3.4 监控汇总表

由于 TiDB 集群的监控指标数量较大,需要提供便捷的方式从众多监控中找出异常的监控项,TiDB 4.0 提供了监控汇总表,监控汇总表 information_schema.metrics_summaryinformation_schema.metrics_summary_by_label 用于汇总所有监控数据,来提升用户对各个监控指标进行排查的效率。两者不同在于 information_schema.metrics_summary_by_label 会对不同的 label 使用区分统计。

1. 查询示例

以查询 ['2020-03-08 13:23:00', '2020-03-08 13:33:00') 时间范围内 TiDB 集群中平均耗时最高的 3 组监控项为例。通过直接查询 information_schema.metrics_summary 表,并通过 /*+ time_range() */ 这个 hint 来指定时间范围来构造以下 SQL:

  1. mysql> select /*+ time_range('2020-03-08 13:23:00','2020-03-08 13:33:00') */ *
  2. from information_schema.`METRICS_SUMMARY`
  3. where metrics_name like 'tidb%duration'
  4. and avg_value > 0
  5. and quantile = 0.99
  6. order by avg_value desc
  7. limit 3\G
  8. ***************************[ 1. row ]***************************
  9. METRICS_NAME | tidb_get_token_duration
  10. QUANTILE | 0.99
  11. SUM_VALUE | 8.972509
  12. AVG_VALUE | 0.996945
  13. MIN_VALUE | 0.996515
  14. MAX_VALUE | 0.997458
  15. COMMENT | The quantile of Duration (us) for getting token, it should be small until concurrency limit is reached(second)
  16. ***************************[ 2. row ]***************************
  17. METRICS_NAME | tidb_query_duration
  18. QUANTILE | 0.99
  19. SUM_VALUE | 0.269079
  20. AVG_VALUE | 0.007272
  21. MIN_VALUE | 0.000667
  22. MAX_VALUE | 0.01554
  23. COMMENT | The quantile of TiDB query durations(second)
  24. ***************************[ 3. row ]***************************
  25. METRICS_NAME | tidb_kv_request_duration
  26. QUANTILE | 0.99
  27. SUM_VALUE | 0.170232
  28. AVG_VALUE | 0.004601
  29. MIN_VALUE | 0.000975
  30. MAX_VALUE | 0.013
  31. COMMENT | The quantile of kv requests durations by store

注意:其中 tidb_get_token_durationCOMMENT 列中注释了值的单位是微秒(us)

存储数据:
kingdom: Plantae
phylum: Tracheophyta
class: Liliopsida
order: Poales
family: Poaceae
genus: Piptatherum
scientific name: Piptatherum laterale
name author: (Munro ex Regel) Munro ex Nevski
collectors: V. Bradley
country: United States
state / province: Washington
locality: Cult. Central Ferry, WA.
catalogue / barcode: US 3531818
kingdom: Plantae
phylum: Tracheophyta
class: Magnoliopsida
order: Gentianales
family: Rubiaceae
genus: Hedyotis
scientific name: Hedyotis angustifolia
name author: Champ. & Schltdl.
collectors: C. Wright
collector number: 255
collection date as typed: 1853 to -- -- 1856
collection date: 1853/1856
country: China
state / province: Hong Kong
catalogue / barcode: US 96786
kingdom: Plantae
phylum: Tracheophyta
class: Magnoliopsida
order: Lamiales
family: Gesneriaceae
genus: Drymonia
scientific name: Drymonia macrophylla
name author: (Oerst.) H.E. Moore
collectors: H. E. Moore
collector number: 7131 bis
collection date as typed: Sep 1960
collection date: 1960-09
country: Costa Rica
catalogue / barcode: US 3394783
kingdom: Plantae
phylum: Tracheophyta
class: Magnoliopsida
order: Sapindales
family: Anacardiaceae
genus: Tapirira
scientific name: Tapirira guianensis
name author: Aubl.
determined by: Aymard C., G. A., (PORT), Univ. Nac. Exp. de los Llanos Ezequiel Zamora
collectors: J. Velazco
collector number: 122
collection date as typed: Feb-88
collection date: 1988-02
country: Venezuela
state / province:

## 任务说明
a) 请将监控汇总表文档中的这句话译成英文:"两者不同在于 information_schema.metrics_summary_by_label 会对不同的 label 使用区分统计。"
b) 接着监控汇总表文档的最后一句往下写。

## 各任务输出
a) The difference between the two is that information_schema.metrics_summary_by_label keeps separate statistics for different labels.

b)
类似的,查询 metrics_summary_by_label 监控汇总表结果如下:

  1. mysql> select /*+ time_range('2020-03-08 13:23:00','2020-03-08 13:33:00') */ *
  2. from information_schema.`METRICS_SUMMARY_BY_LABEL`
  3. where metrics_name like 'tidb%duration'
  4. and avg_value > 0
  5. and quantile = 0.99
  6. order by avg_value desc
  7. limit 10\G
  8. ***************************[ 1. row ]***************************
  9. INSTANCE | 172.16.5.40:10089
  10. METRICS_NAME | tidb_get_token_duration
  11. LABEL |
  12. QUANTILE | 0.99
  13. SUM_VALUE | 8.972509
  14. AVG_VALUE | 0.996945
  15. MIN_VALUE | 0.996515
  16. MAX_VALUE | 0.997458
  17. COMMENT | The quantile of Duration (us) for getting token, it should be small until concurrency limit is reached(second)
  18. ***************************[ 2. row ]***************************
  19. INSTANCE | 172.16.5.40:10089
  20. METRICS_NAME | tidb_query_duration
  21. LABEL | Select
  22. QUANTILE | 0.99
  23. SUM_VALUE | 0.072083
  24. AVG_VALUE | 0.008009
  25. MIN_VALUE | 0.007905
  26. MAX_VALUE | 0.008241
  27. COMMENT | The quantile of TiDB query durations(second)
  28. ***************************[ 3. row ]***************************
  29. INSTANCE | 172.16.5.40:10089
  30. METRICS_NAME | tidb_query_duration
  31. LABEL | Rollback
  32. QUANTILE | 0.99
  33. SUM_VALUE | 0.072083
  34. AVG_VALUE | 0.008009
  35. MIN_VALUE | 0.007905
  36. MAX_VALUE | 0.008241
  37. COMMENT | The quantile of TiDB query durations(second)

前文提到 metrics_summary_by_label 表结构相对于 metrics_summary 多了一列 LABEL, 以上面查询结果的第 2, 3 行为例:分别表示 tidb_query_durationSelect/Rollback 类型的语句平均耗时非常高。

2. 推荐用法

除以上示例之外,监控汇总表可以通过两个时间段的全链路监控对比,迅速找出监控数据变化最大的模块,快速定位瓶颈,以下对比两个时间段的所有监控(其中 t1 为 baseline),并按照差别最大的监控排序:

  • 时间段 t1 : (“2020-03-03 17:08:00”, “2020-03-03 17:11:00”)
  • 时间段 t2 : (“2020-03-03 17:18:00”, “2020-03-03 17:21:00”)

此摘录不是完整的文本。